▶ Dataset entries
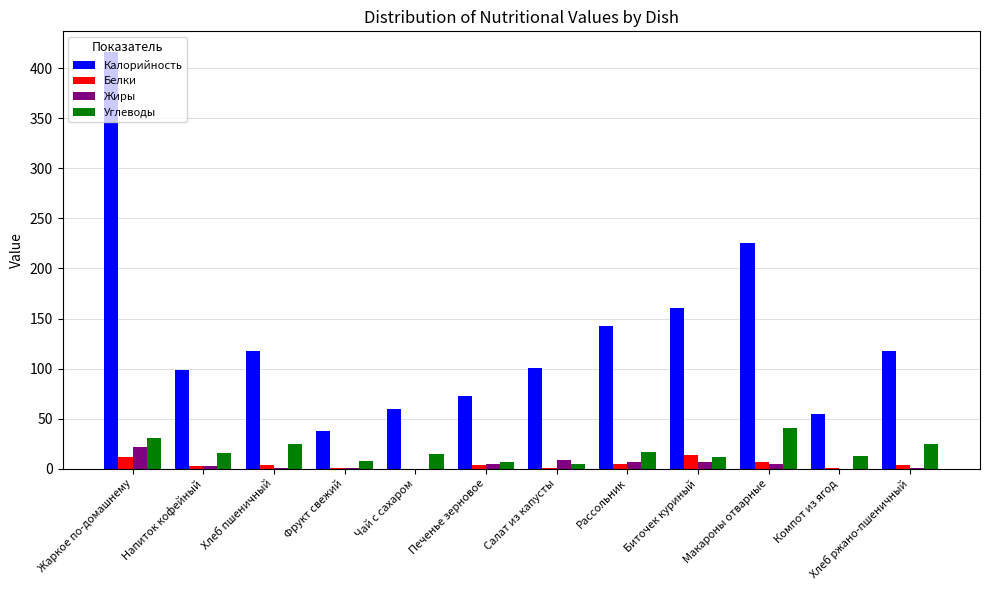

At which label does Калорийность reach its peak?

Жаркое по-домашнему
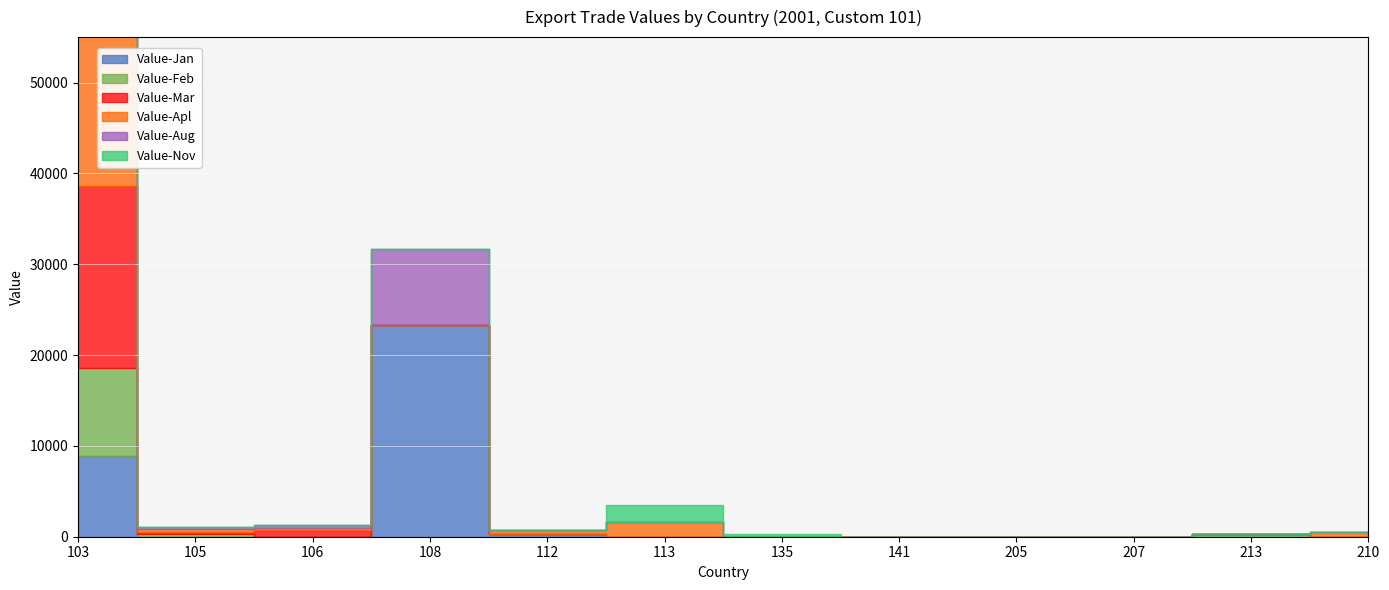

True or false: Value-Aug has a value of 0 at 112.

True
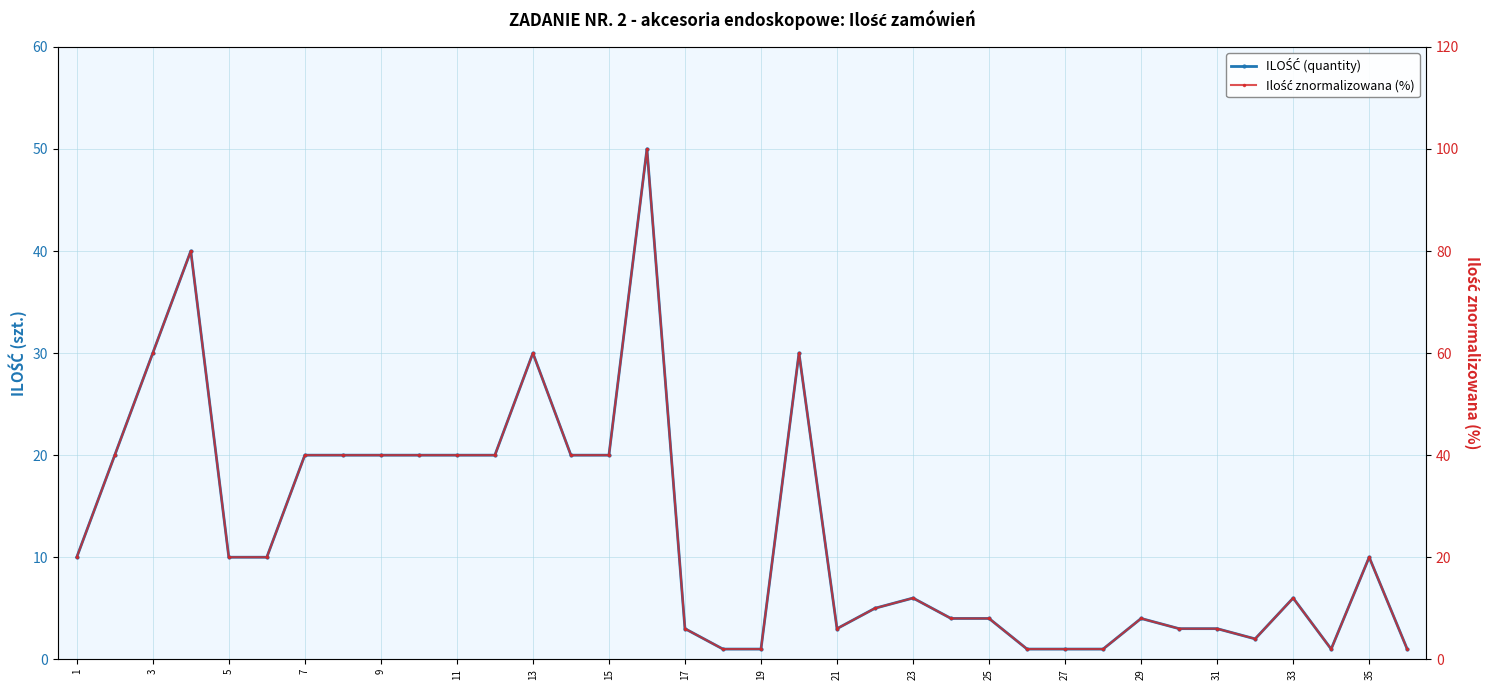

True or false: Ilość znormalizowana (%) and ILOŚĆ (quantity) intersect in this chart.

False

--

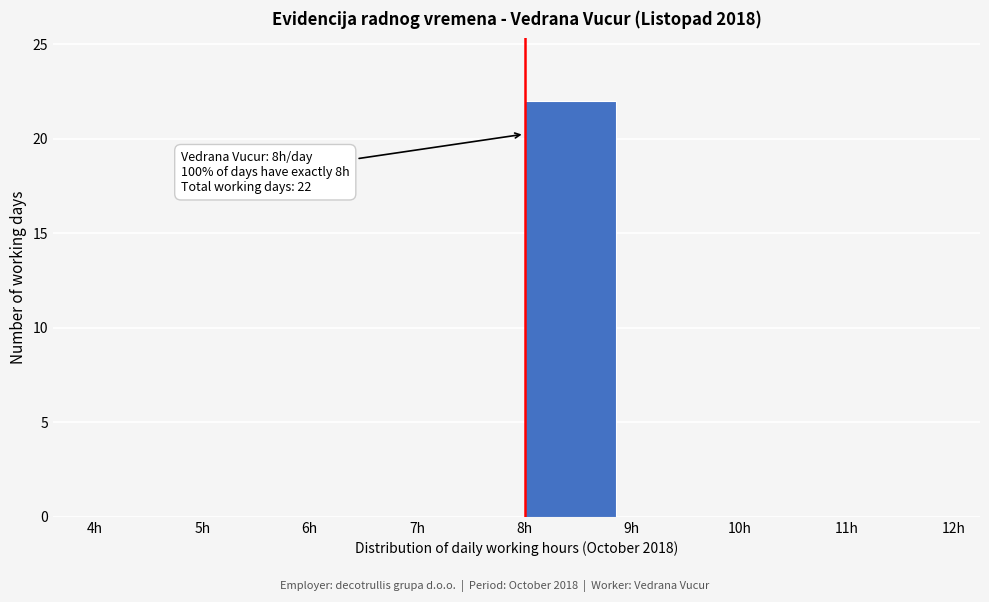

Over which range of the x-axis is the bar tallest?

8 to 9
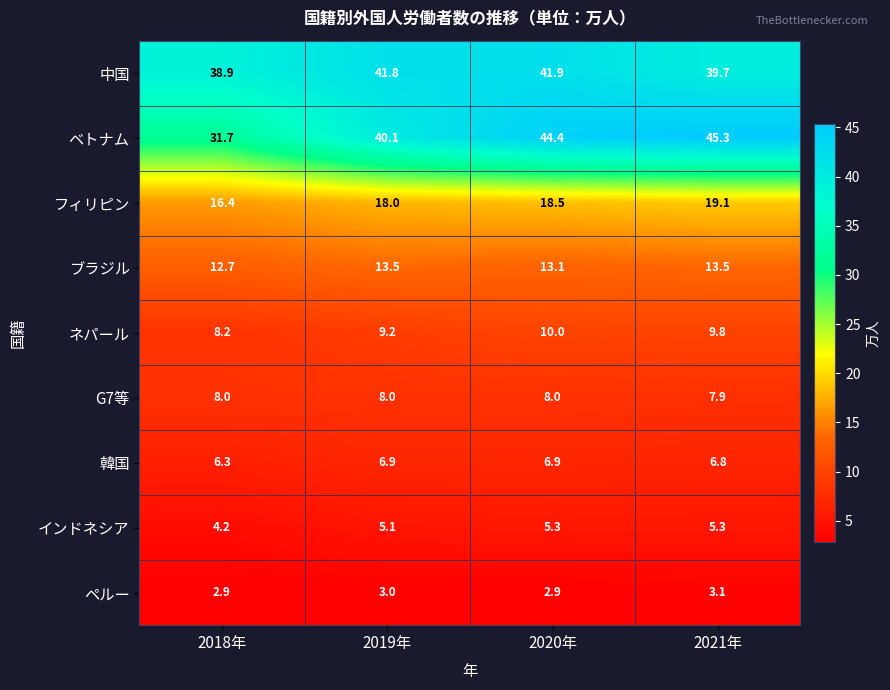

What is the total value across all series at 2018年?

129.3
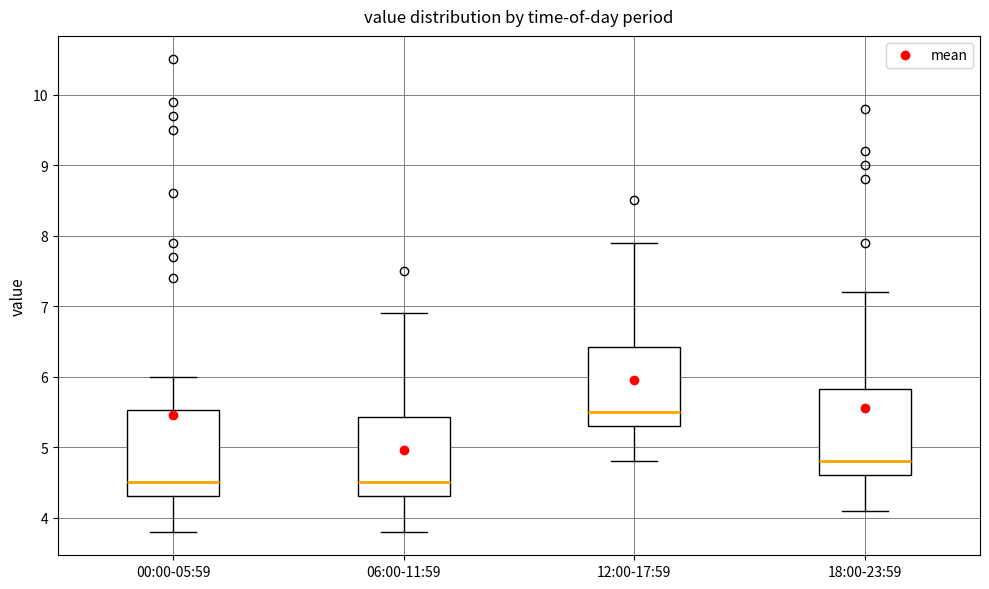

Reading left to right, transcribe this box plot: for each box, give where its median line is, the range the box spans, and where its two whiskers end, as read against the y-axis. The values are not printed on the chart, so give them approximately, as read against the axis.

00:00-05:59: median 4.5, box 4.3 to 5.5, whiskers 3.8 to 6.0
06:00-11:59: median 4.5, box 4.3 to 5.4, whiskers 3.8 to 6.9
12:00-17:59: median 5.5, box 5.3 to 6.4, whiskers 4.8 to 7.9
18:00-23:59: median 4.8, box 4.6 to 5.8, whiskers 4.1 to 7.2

▶ What is expected
Can you copy out the lines verbatim, from the line with "Reading left to" to the line with "18:00-23:59: median 4.8, box", both included?

▶ Solution to the problem
Reading left to right, transcribe this box plot: for each box, give where its median line is, the range the box spans, and where its two whiskers end, as read against the y-axis. The values are not printed on the chart, so give them approximately, as read against the axis.

00:00-05:59: median 4.5, box 4.3 to 5.5, whiskers 3.8 to 6.0
06:00-11:59: median 4.5, box 4.3 to 5.4, whiskers 3.8 to 6.9
12:00-17:59: median 5.5, box 5.3 to 6.4, whiskers 4.8 to 7.9
18:00-23:59: median 4.8, box 4.6 to 5.8, whiskers 4.1 to 7.2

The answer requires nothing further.